→ **THE TASKS**:
**A.** Translate this sentence from the article on customer loyalty in banking into Spanish: "That means the window for creating positive emotional connections is narrow."
**B.** Write the next paragraph of the article on customer loyalty in banking, following on from its final sentence.

→ **EXTRACTED TEXT**:
For starters, most customers only interact with their bank when something goes wrong or when they need something. You don't browse a bank's website for fun. You don't pop in for a casual visit. Nearly every interaction is transactional—and transactions are either smooth (forgettable) or frustrating (memorable for the wrong reasons). That means the window for creating positive emotional connections is narrow.
Add to that the competitive pressure from fintechs and neobanks. These digital-first players have set expectations for speed, simplicity, and design that traditional institutions struggle to match. A credit union with a 30-year-old core system and a patchwork of digital tools isn't on a level playing field with the frictionless experience that younger customers expect.
Then there's the channel fragmentation problem. Most banks and credit unions operate with multiple disconnected systems for voice calls, chat, email, and in-person interactions. A customer who starts a conversation on your website and then calls in has to re-explain everything. That's not just annoying—it signals to the customer that your institution doesn't really know them. And if you don't know them, how can you exceed their expectations?
Turning the Framework into Action: What CX Leaders Should Do Differently
Knowing the SUPER framework is one thing. Applying it inside a financial institution with compliance requirements, legacy technology, and tight budgets is another. Here are the operational shifts that actually move the needle on customer loyalty in banking.
Deploy an AI Workforce Built for Banking
A banking AI workforce ditches the frustrating "press one for sales" menus for a personalized greeting that actually knows who’s calling. By recognizing a member's recent digital activity right away, the AI instantly hits the "U" (Understand Your Customer’s Story) in the SUPER framework. It’s a fast, personal touch that makes people feel like valued members instead of just another ticket in a queue.
By knocking out high-volume, routine tasks like balance checks and routing numbers 24/7, AI agents give your operational efficiency a massive boost. This clears the deck for your human team to handle the complex, high-stakes conversations that need real empathy. It shifts your staff away from repetitive data retrieval and toward building the emotional connections that turn standard account holders into obsessed superfans.

→ **RECORDS SUPPLIED**:
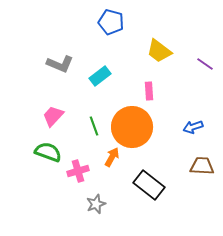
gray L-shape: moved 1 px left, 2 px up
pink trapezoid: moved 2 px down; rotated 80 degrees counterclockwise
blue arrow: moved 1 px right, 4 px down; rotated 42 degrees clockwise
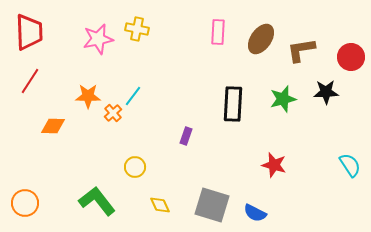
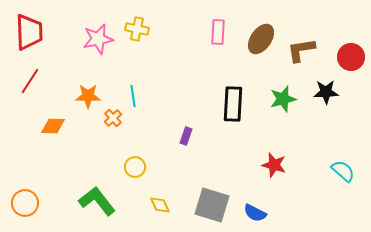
cyan line: rotated 45 degrees counterclockwise
orange cross: moved 5 px down
cyan semicircle: moved 7 px left, 6 px down; rotated 15 degrees counterclockwise
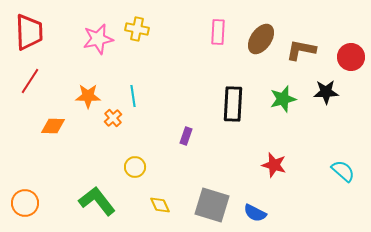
brown L-shape: rotated 20 degrees clockwise
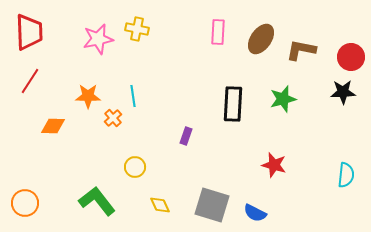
black star: moved 17 px right
cyan semicircle: moved 3 px right, 4 px down; rotated 55 degrees clockwise
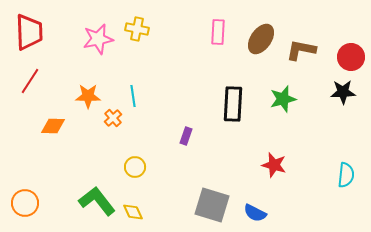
yellow diamond: moved 27 px left, 7 px down
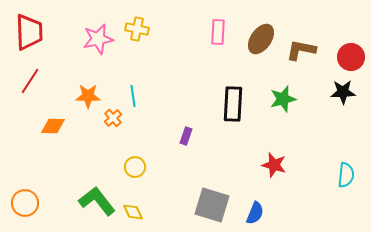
blue semicircle: rotated 95 degrees counterclockwise
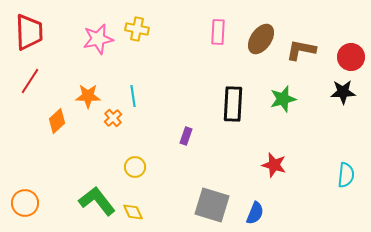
orange diamond: moved 4 px right, 5 px up; rotated 45 degrees counterclockwise
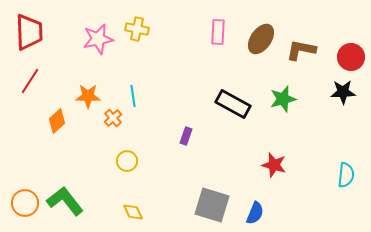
black rectangle: rotated 64 degrees counterclockwise
yellow circle: moved 8 px left, 6 px up
green L-shape: moved 32 px left
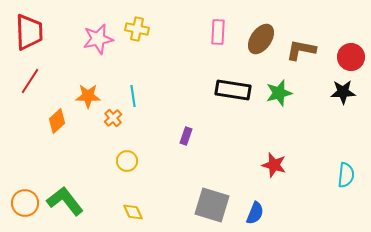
green star: moved 4 px left, 6 px up
black rectangle: moved 14 px up; rotated 20 degrees counterclockwise
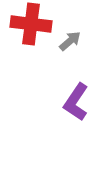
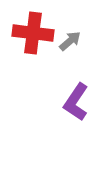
red cross: moved 2 px right, 9 px down
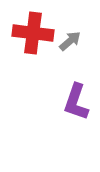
purple L-shape: rotated 15 degrees counterclockwise
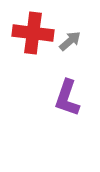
purple L-shape: moved 9 px left, 4 px up
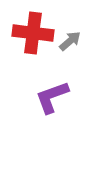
purple L-shape: moved 15 px left, 1 px up; rotated 51 degrees clockwise
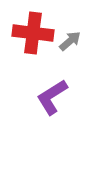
purple L-shape: rotated 12 degrees counterclockwise
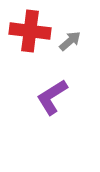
red cross: moved 3 px left, 2 px up
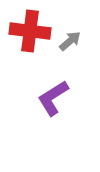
purple L-shape: moved 1 px right, 1 px down
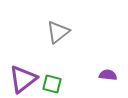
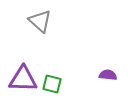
gray triangle: moved 18 px left, 11 px up; rotated 40 degrees counterclockwise
purple triangle: rotated 40 degrees clockwise
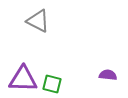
gray triangle: moved 2 px left; rotated 15 degrees counterclockwise
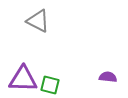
purple semicircle: moved 2 px down
green square: moved 2 px left, 1 px down
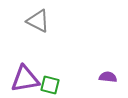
purple triangle: moved 2 px right; rotated 12 degrees counterclockwise
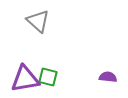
gray triangle: rotated 15 degrees clockwise
green square: moved 2 px left, 8 px up
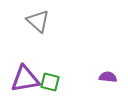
green square: moved 2 px right, 5 px down
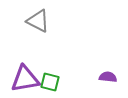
gray triangle: rotated 15 degrees counterclockwise
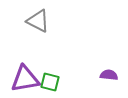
purple semicircle: moved 1 px right, 2 px up
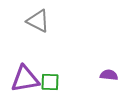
green square: rotated 12 degrees counterclockwise
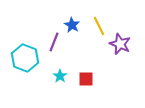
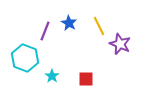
blue star: moved 3 px left, 2 px up
purple line: moved 9 px left, 11 px up
cyan star: moved 8 px left
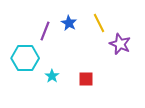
yellow line: moved 3 px up
cyan hexagon: rotated 20 degrees counterclockwise
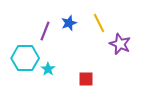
blue star: rotated 21 degrees clockwise
cyan star: moved 4 px left, 7 px up
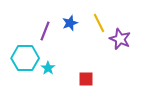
blue star: moved 1 px right
purple star: moved 5 px up
cyan star: moved 1 px up
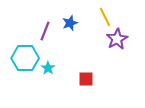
yellow line: moved 6 px right, 6 px up
purple star: moved 3 px left; rotated 20 degrees clockwise
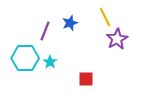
cyan star: moved 2 px right, 6 px up
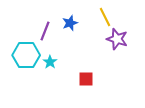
purple star: rotated 25 degrees counterclockwise
cyan hexagon: moved 1 px right, 3 px up
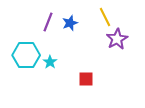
purple line: moved 3 px right, 9 px up
purple star: rotated 25 degrees clockwise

→ **SOLVED TASKS**:
**A.** Eso significa que el margen para crear conexiones emocionales positivas es estrecho.

**B.**
To keep that service top-tier, AI CoPilots act like an over-the-shoulder mentor for your team, surfacing the right answers in real time so agents never have to use the hold button or juggle multiple systems, including your knowledge database, for answers. Meanwhile, AI analysts give managers instant insights across 100% of interactions. This data lets leadership move past random sampling and offer the kind of targeted coaching that helps every agent level up their service.
Connect Every Channel into a Single Conversation
A huge barrier to creating superfans is fragmented technology. When your AI workforce, phone system, digital chat, video banking, and CoBrowsing tools all run on different platforms, your agents can't possibly deliver the personalized, context-rich experience that the SUPER framework demands.
Financial institutions that have consolidated their interaction channels into a unified banking AI platform report meaningful improvements in customer satisfaction. When an agent can see the full history of a member's interactions—regardless of which channel they came through—they can pick up where the last conversation left off. That's the kind of understanding-your-customer's-story that Hodak describes, operationalized through technology.
Glia's unified Banking AI Platform was built for exactly this scenario. It brings voice, digital messaging, video, and AI-powered tools together on a single platform designed for financial services. Instead of managing four or five separate vendor relationships, institutions can run every interaction through one system—which means every agent sees the same customer context, every time.
Empower Agents to Go Beyond the Script
You can't create superfans with scripted interactions. Agents need the tools, the context, and the permission to treat each customer as an individual. That means real-time access to interaction history, the ability to seamlessly escalate from chat to voice to video without losing context, and AI-powered suggestions that help agents anticipate what a customer might need.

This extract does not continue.